In this year's master KAG study, it reviewed 11 providers of the administration and management structure and surveyed 60 institutional investors - nearly half being pension funds - on the subject.

According to respondents to this year's study, the main reason to work with a master KAG provider remains the 'unified reporting', which 50% of the polled investors cited, although the number was down from 76% in last year's study.

In turn, the 'more flexible exchange of managers', the 'implementation of overlay management-strategies' and the 'reduction of the administrative burden' were cited by 40% of respondents.

By comparison, these points were cited by 12%, 18% and 24% of respondents, respectively, last year.

The master KAG's ability to provide a 'one-stop shop' of services was cited by 30% respondents, up from 24% last year.

Telos noted a significant drop in investors using a consultant to choose a Master KAG provider, with their share having dropped to 25% from 43%.

Instead, investors are using ratings, reports and databases more frequently, the research and rating company pointed out.

Overall, 80% of the investors taking part in the study said they had already awarded a mandate to a master KAG, a 10% year-on-year increase.

On the other hand, only 20% of those that are not using such as structure are thinking about doing so in future.

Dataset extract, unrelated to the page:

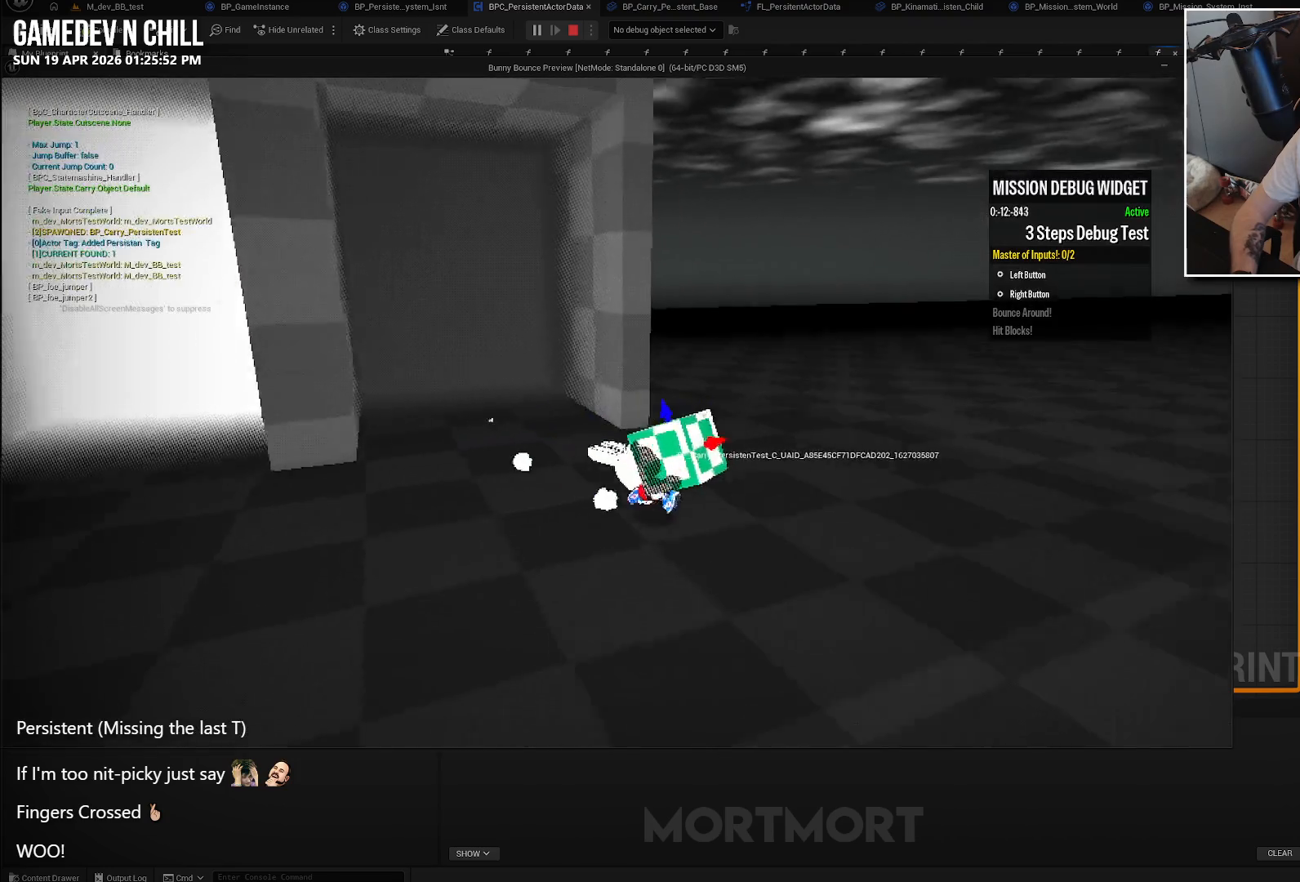
{"buttons": [], "left_stick": "right", "right_stick": "right", "events": [[33, "left_stick", "right"]]}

Nevertheless, Telos said it saw further market potential for master KAGs, as their range of services was widening and now included transition management, overlay management, ALM studies, securities lending, investment services, manager selection and fiduciary management.

Three-quarters of respondents to its survey said they had integrated all of their Spezialfonds into the master KAG structure (42% last year), while 37% have also added direct investments (17% last year). 

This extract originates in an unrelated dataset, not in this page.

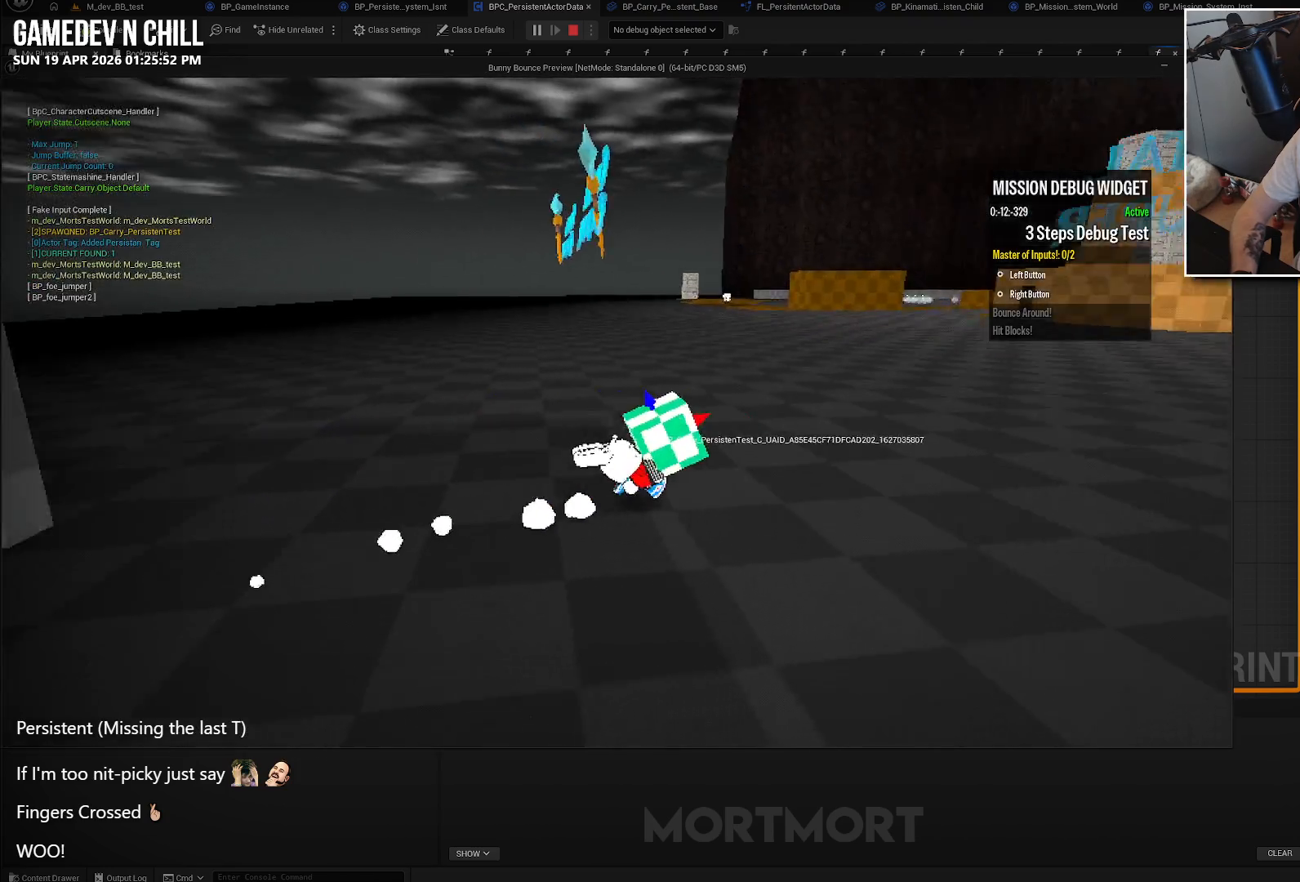
{"buttons": [], "left_stick": "up-right", "right_stick": "center", "events": [[33, "left_stick", "up-right"], [133, "right_stick", "center"]]}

Currently, out of around €800bn currently being managed in Spezialfonds in Germany, around €500bn is being managed in Master KAG structures.

Despite the positive development in the market, Telos expects financial pressure to increase on master KAG providers, as they must invest more in risk management structures.

It also pointed out that investors are shying away from riskier asset classes that would normally provide higher fees.